Já para a irmã, "o negócio é internet" - com a ajuda da prima e melhor amiga, Elisa, 6, os vídeos de desenhos animados e de Youtubers infantis dominam o celular de Jhenifer. Além da audição, é o tato que a apresenta o mundo, desde os 4 anos, quando começou a estudar braille. "O que eu mais gosto de aprender é braille. No começo era difícil, agora é mais fácil", diz a menina que, segundo a mãe, Aline dos Santos, 26, "faz tudo sozinha".

"Ela toma banho, escova os dentes, se veste, se penteia. Lá no Instituto (eles) ensinam ela a ser assim, independente, e me ensinam também a deixar eles serem livres. Não posso dar tudo na mão deles: eles têm que ir e fazer. De vez em quando, eles saem, se batem no carro dos vizinhos, tropeçam num batente? Mas não deixam de viver as coisas nem de ser crianças por isso", emociona-se Aline.
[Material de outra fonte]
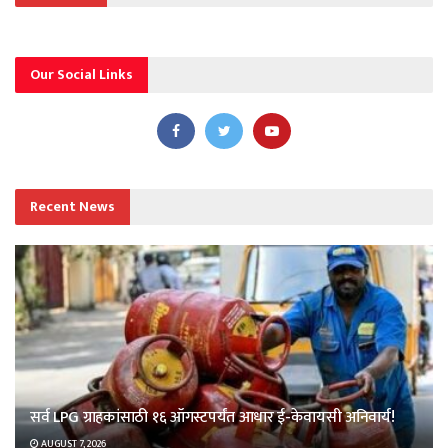
Our Social Links
Recent News
सर्व LPG ग्राहकांसाठी १६ ऑगस्टपर्यंत आधार ई-केवायसी अनिवार्य!
AUGUST 7, 2026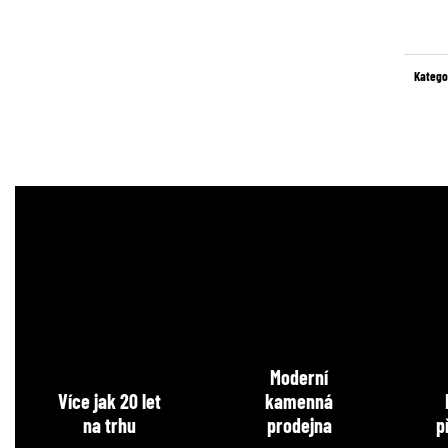
Měrná
cena:
Katego
Moderní
Více jak 20 let
kamenná
na trhu
prodejna
p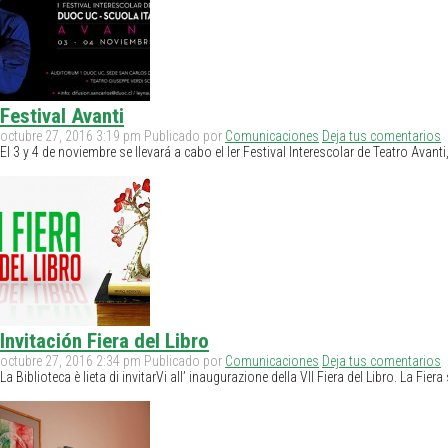
Festival Avanti
octubre 27, 2016 3:19 pm
Publicado por
Comunicaciones
Deja tus comentarios
El 3 y 4 de noviembre se llevará a cabo el Ier Festival Interescolar de Teatro Ava
Invitación Fiera del Libro
octubre 27, 2016 2:34 pm
Publicado por
Comunicaciones
Deja tus comentarios
La Biblioteca è lieta di invitarVi all’ inaugurazione della VII Fiera del Libro. La Fi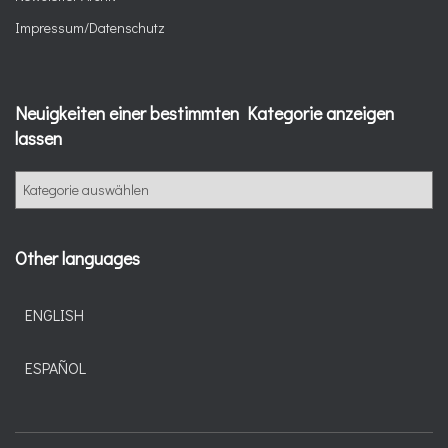
Impressum/Datenschutz
Neuigkeiten einer bestimmten Kategorie anzeigen
lassen
N
e
u
i
Other languages
g
k
e
ENGLISH
i
t
ESPAÑOL
e
n
e
i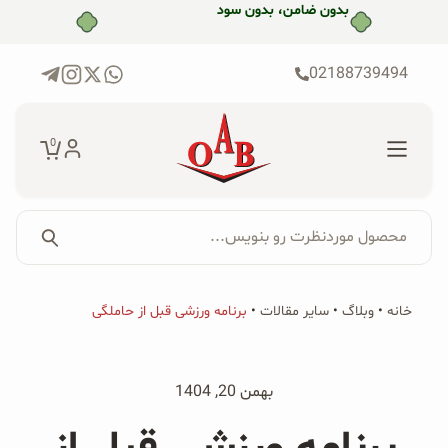
رش
بدون ضامن، بدون سود
ه
حتوا
02188739494
0
محصول موردنظرت رو بنویس...
جستجو...
جستجو
پکیج‌ها
خانه
•
وبلاگ
•
سایر مقالات
•
برنامه ورزشی قبل از حاملگی
برای:
فروشگاه
بهمن 20, 1404
محصولات ارگانیک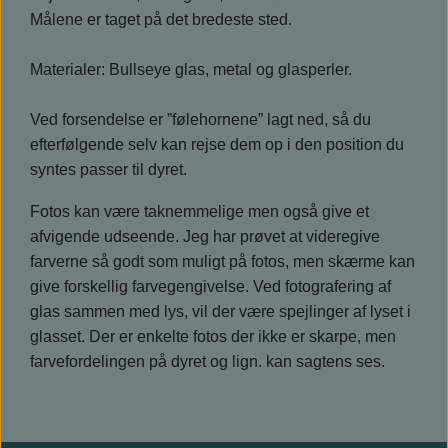
Målene er taget på det bredeste sted.
Materialer: Bullseye glas, metal og glasperler.
Ved forsendelse er ”følehornene” lagt ned, så du
efterfølgende selv kan rejse dem op i den position du
syntes passer til dyret.
Fotos kan være taknemmelige men også give et
afvigende udseende. Jeg har prøvet at videregive
farverne så godt som muligt på fotos, men skærme kan
give forskellig farvegengivelse. Ved fotografering af
glas sammen med lys, vil der være spejlinger af lyset i
glasset. Der er enkelte fotos der ikke er skarpe, men
farvefordelingen på dyret og lign. kan sagtens ses.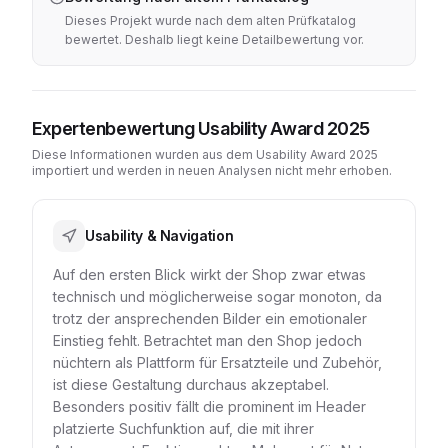
Dieses Projekt wurde nach dem alten Prüfkatalog
bewertet. Deshalb liegt keine Detailbewertung vor.
Expertenbewertung Usability Award 2025
Diese Informationen wurden aus dem Usability Award 2025
importiert und werden in neuen Analysen nicht mehr erhoben.
Usability & Navigation
Auf den ersten Blick wirkt der Shop zwar etwas
technisch und möglicherweise sogar monoton, da
trotz der ansprechenden Bilder ein emotionaler
Einstieg fehlt. Betrachtet man den Shop jedoch
nüchtern als Plattform für Ersatzteile und Zubehör,
ist diese Gestaltung durchaus akzeptabel.
Besonders positiv fällt die prominent im Header
platzierte Suchfunktion auf, die mit ihrer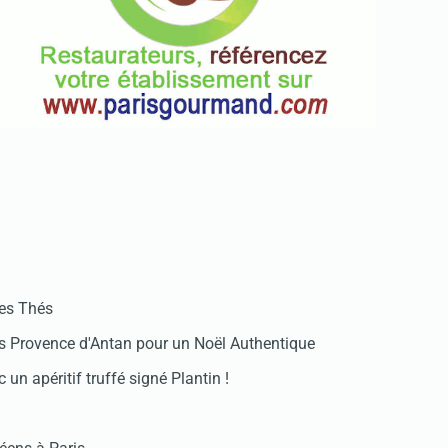
Pour
enregistrer
votre
restaurant
Cliquez
ici
des Thés
 Provence d'Antan pour un Noël Authentique
 un apéritif truffé signé Plantin !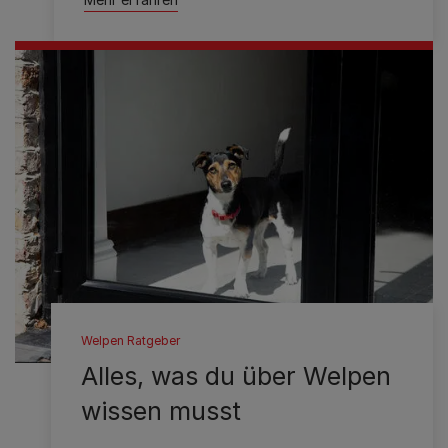
Welpen Ratgeber
Alles, was du über Welpen
wissen musst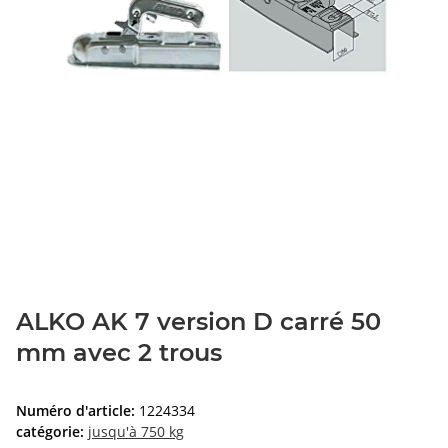
ALKO AK 7 version D carré 50
mm avec 2 trous
Numéro d'article:
1224334
catégorie:
jusqu'à 750 kg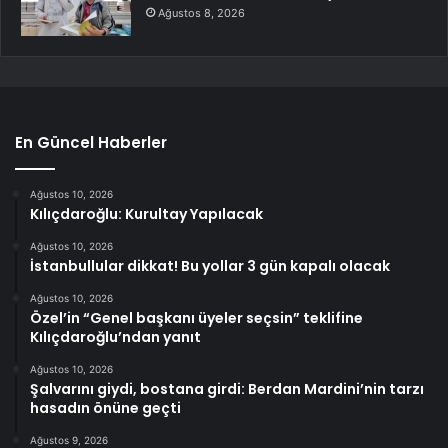
Ağustos 8, 2026
En Güncel Haberler
Ağustos 10, 2026
Kılıçdaroğlu: Kurultay Yapılacak
Ağustos 10, 2026
İstanbullular dikkat! Bu yollar 3 gün kapalı olacak
Ağustos 10, 2026
Özel’in “Genel başkanı üyeler seçsin” teklifine
Kılıçdaroğlu’ndan yanıt
Ağustos 10, 2026
Şalvarını giydi, bostana girdi: Berdan Mardini’nin tarzı
hasadın önüne geçti
Ağustos 9, 2026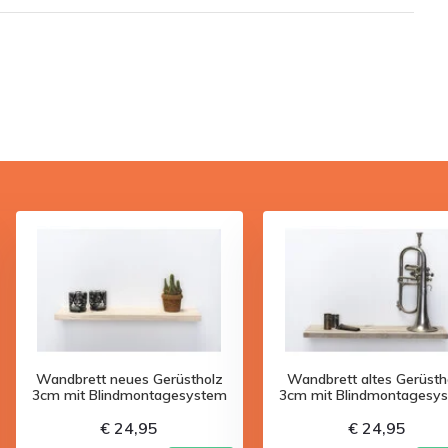
Wandbrett neues Gerüstholz
Wandbrett altes Gerüsth
3cm mit Blindmontagesystem
3cm mit Blindmontagesy
€ 24,95
€ 24,95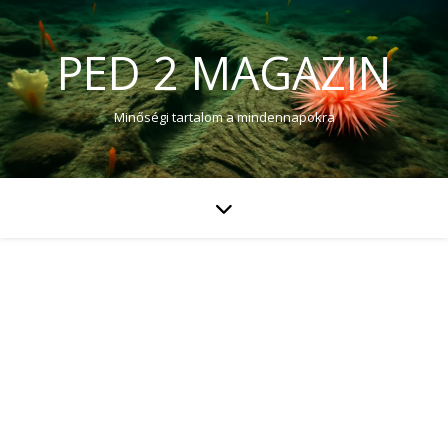
PED 2 MAGAZIN
Minőségi tartalom a mindennapokra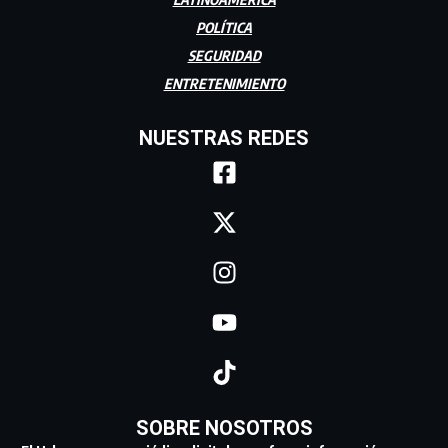
POLÍTICA
SEGURIDAD
ENTRETENIMIENTO
NUESTRAS REDES
SOBRE NOSOTROS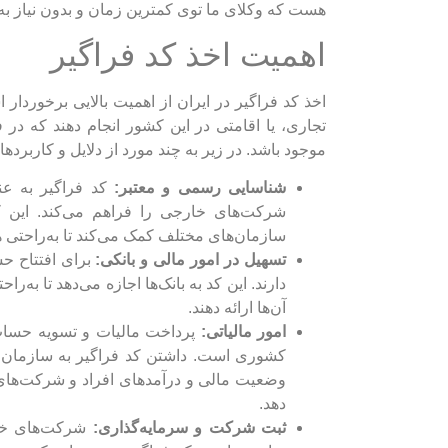
هست که وکلای ما توی کمترین زمان و بدون نیاز 
اهمیت اخذ کد فراگیر
اخذ کد فراگیر در ایران از اهمیت بالایی برخوردا
تجاری، یا اقامتی در این کشور انجام دهند که در 
موجود باشد. در زیر به چند مورد از دلایل و کاربرد
شناسایی رسمی و معتبر
:
کد فراگیر به عن
شرکت‌های خارجی را فراهم می‌کند. این ک
سازمان‌های مختلف کمک می‌کند تا به‌راحتی هو
تسهیل در امور مالی و بانکی:
برای افتتاح حس
دارند. این کد به بانک‌ها اجازه می‌دهد تا به‌
آن‌ها ارائه دهند.
امور مالیاتی:
پرداخت مالیات و تسویه حساب‌
کشوری است. داشتن کد فراگیر به سازمان امو
وضعیت مالی و درآمدهای افراد و شرکت‌های 
دهد.
ثبت شرکت و سرمایه‌گذاری:
شرکت‌های خار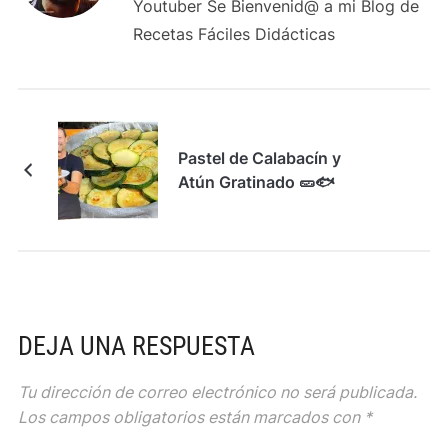
Youtuber Se Bienvenid@ a mi Blog de
Recetas Fáciles Didácticas
Pastel de Calabacín y
Atún Gratinado 🥒🐟
DEJA UNA RESPUESTA
Tu dirección de correo electrónico no será publicada.
Los campos obligatorios están marcados con
*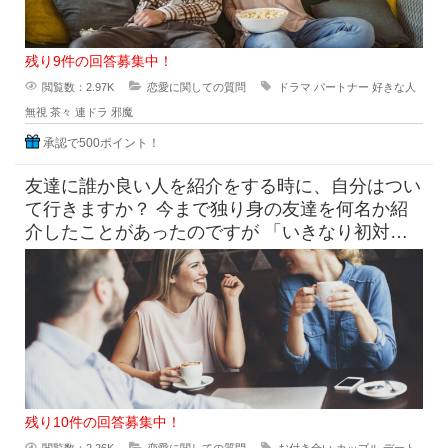
残り9件の回答募集中！
閲覧数：2.97K
恋愛に関しての質問
ドラマ
パートナー
好きな人
無視
茶々
連ドラ
邪魔
承認で500ポイント！
友達に誰か良い人を紹介をする時に、自分はつい
て行きますか？ 今まで独り身の友達を何名か紹
介したことがあったのですが 「いきなり初対面
同士2人で会うの緊張
残り10件の回答募集中！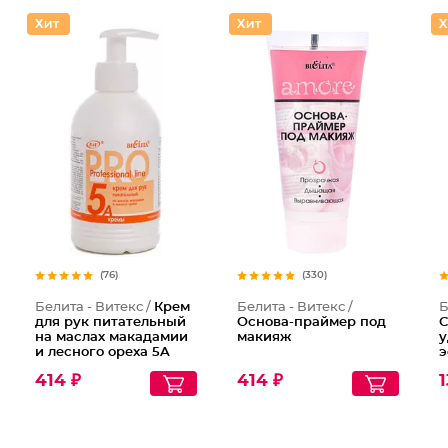
(76)
(330)
Белита - Витекс /
Крем
Белита - Витекс /
Б
для рук питательный
Основа-праймер под
С
на маслах макадамии
макияж
у
и лесного ореха 5A
э
п
414 ₽
414 ₽
1
д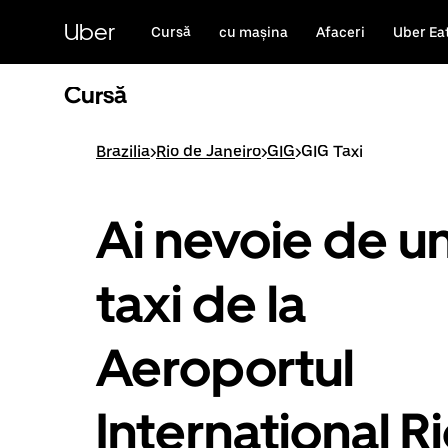
Accesează
direct
Uber
Cursă
cu mașina
Afaceri
Uber Ea
conținutul
principal
Cursă
Brazilia
>
Rio de Janeiro
>
GIG
>
GIG Taxi
Ai nevoie de u
taxi de la
Aeroportul
Internațional R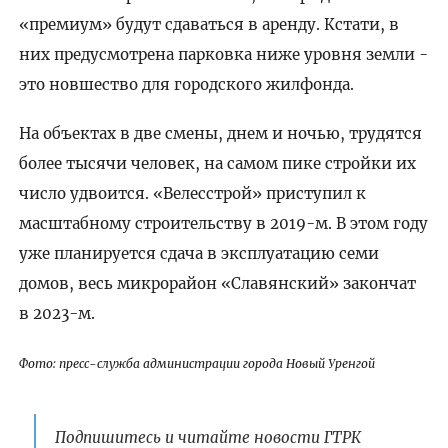
«премиум» будут сдаваться в аренду. Кстати, в
них предусмотрена парковка ниже уровня земли -
это новшество для городского жилфонда.
На объектах в две смены, днем и ночью, трудятся
более тысячи человек, на самом пике стройки их
число удвоится. «Велесстрой» приступил к
масштабному строительству в 2019-м. В этом году
уже планируется сдача в эксплуатацию семи
домов, весь микрорайон «Славянский» закончат
в 2023-м.
Фото: пресс-служба администрации города Новый Уренгой
Подпишитесь и читайте новости ГТРК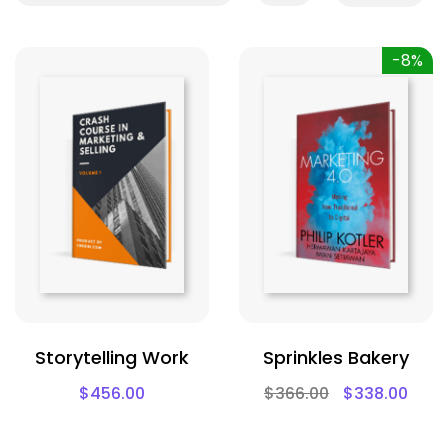
-8%
Storytelling Work
Sprinkles Bakery
$
456.00
$
366.00
$
338.00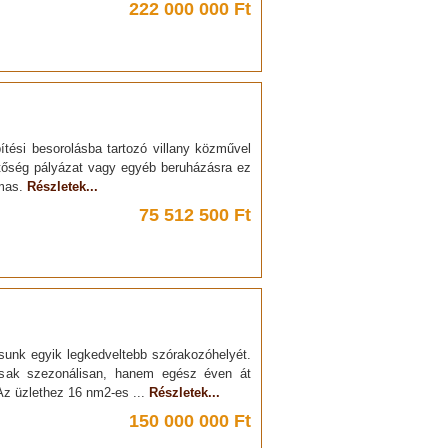
222 000 000 Ft
ési besorolásba tartozó villany közművel
ehetőség pályázat vagy egyéb beruházásra ez
lmas.
Részletek...
75 512 500 Ft
osunk egyik legkedveltebb szórakozóhelyét.
csak szezonálisan, hanem egész éven át
z üzlethez 16 nm2-es ...
Részletek...
150 000 000 Ft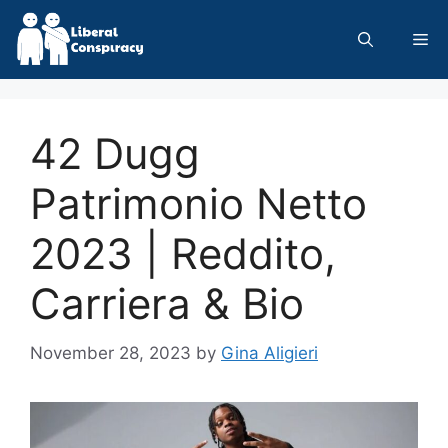
Skip
to
Me
content
42 Dugg
Patrimonio Netto
2023 | Reddito,
Carriera & Bio
November 28, 2023
by
Gina Aligieri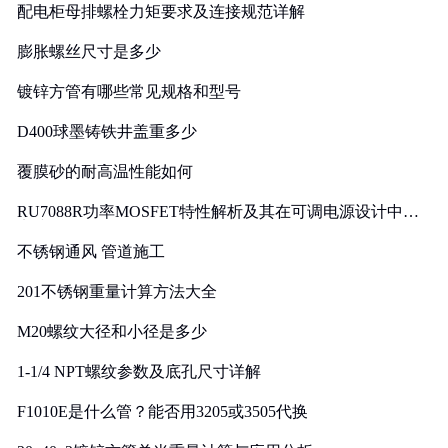
配电柜母排螺栓力矩要求及连接规范详解
膨胀螺丝尺寸是多少
镀锌方管有哪些常见规格和型号
D400球墨铸铁井盖重多少
覆膜砂的耐高温性能如何
RU7088R功率MOSFET特性解析及其在可调电源设计中的
实践
不锈钢通风 管道施工
201不锈钢重量计算方法大全
M20螺纹大径和小径是多少
1-1/4 NPT螺纹参数及底孔尺寸详解
F1010E是什么管？能否用3205或3505代换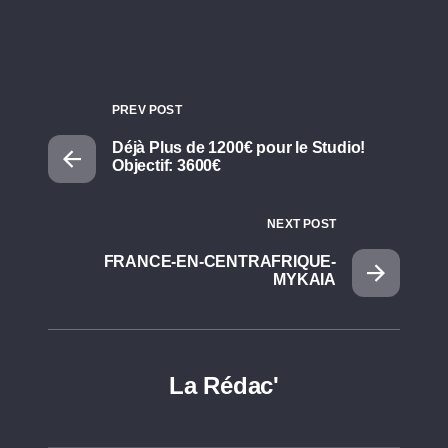
PREV POST
Déjà Plus de 1200€ pour le Studio!
Objectif: 3600€
NEXT POST
FRANCE-EN-CENTRAFRIQUE-
MYKAIA
La Rédac'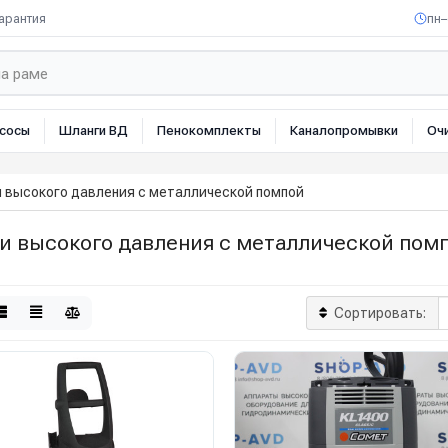
арантия
пн–
сосы
Шланги ВД
Пенокомплекты
Каналопромывки
Оч
 высокого давления с металлической помпой
и высокого давления с металлической пом
Сортировать: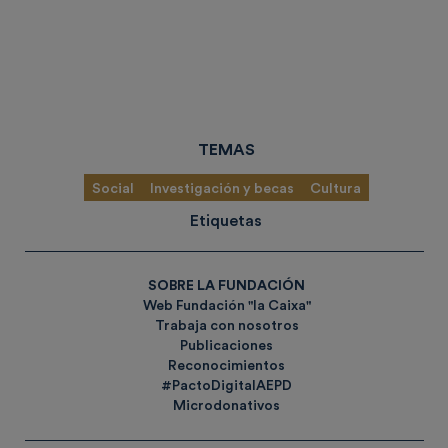
TEMAS
Social
Investigación y becas
Cultura
Etiquetas
SOBRE LA FUNDACIÓN
Web Fundación "la Caixa"
Trabaja con nosotros
Publicaciones
Reconocimientos
#PactoDigitalAEPD
Microdonativos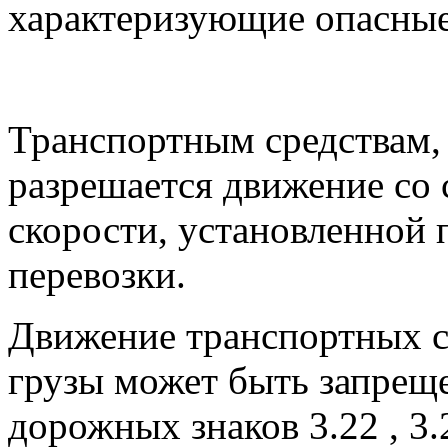
характеризующие опасные 
Транспортным средствам,
разрешается движение со
скорости, установленной 
перевозки.
Движение транспортных с
грузы может быть запрещ
дорожных знаков 3.22 , 3.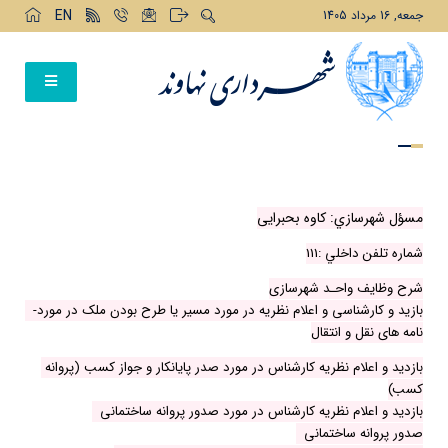
EN
جمعه, 16 مرداد 1405
مسؤل شهرسازي: کاوه بحبرایی
شماره تلفن داخلي :111
شرح وظایف واحـد شهرسازی
-بازید و کارشناسی و اعلام نظریه در مورد مسیر یا طرح بودن ملک در مورد
نامه های نقل و انتقال
بازدید و اعلام نظریه کارشناس در مورد صدر پایانکار و جواز کسب (پروانه
کسب)
بازدید و اعلام نظریه کارشناس در مورد صدور پروانه ساختمانی
صدور پروانه ساختمانی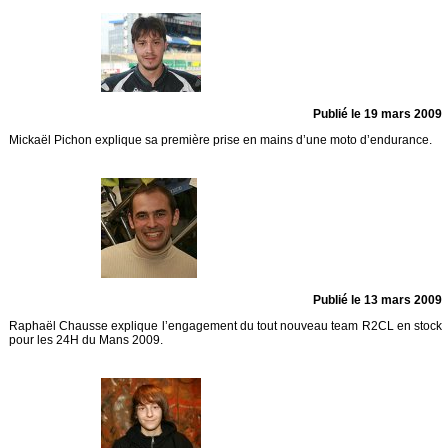
Publié le 19 mars 2009
Mickaël Pichon explique sa première prise en mains d’une moto d’endurance.
Publié le 13 mars 2009
Raphaël Chausse explique l’engagement du tout nouveau team R2CL en stock
pour les 24H du Mans 2009.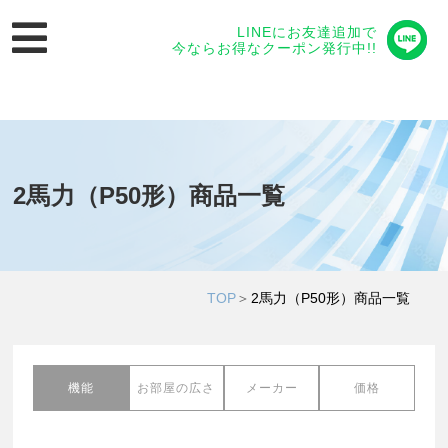
LINEにお友達追加で
今ならお得なクーポン発行中!!
2馬力（P50形）商品一覧
TOP
＞
2馬力（P50形）商品一覧
機能
お部屋の広さ
メーカー
価格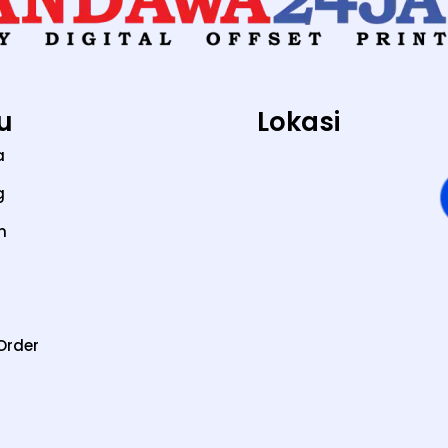
u
Lokasi
a
g
n
Order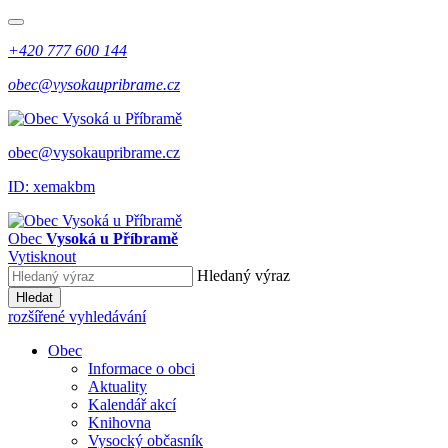
+420 777 600 144
obec@vysokaupribrame.cz
obec@vysokaupribrame.cz
ID: xemakbm
Obec
Vysoká u Příbramě
Vytisknout
Hledaný výraz
Hledat
rozšířené vyhledávání
Obec
Informace o obci
Aktuality
Kalendář akcí
Knihovna
Vysocký občasník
Para André Tupinambá, professor de Orientação e Mobilidade da Sociedade de Assistência aos Cegos há dez anos, estimular a autonomia do cego, independentemente da idade, é garantir o direito à cidade. "Buscamos fazer com que ele possa sair da sua casa e conhecer outros ambientes com segurança. A pessoa com deficiência visual precisa de uma estrutura adequada pra se deslocar, de lugares onde tanto a população quanto o poder público deem condições ao ir e vir. Às vezes, elas pensam: 'não vou sair de casa, vou me arriscar por quê?' Mas a informação tem mostrado a elas que podem e que é direito", sentencia.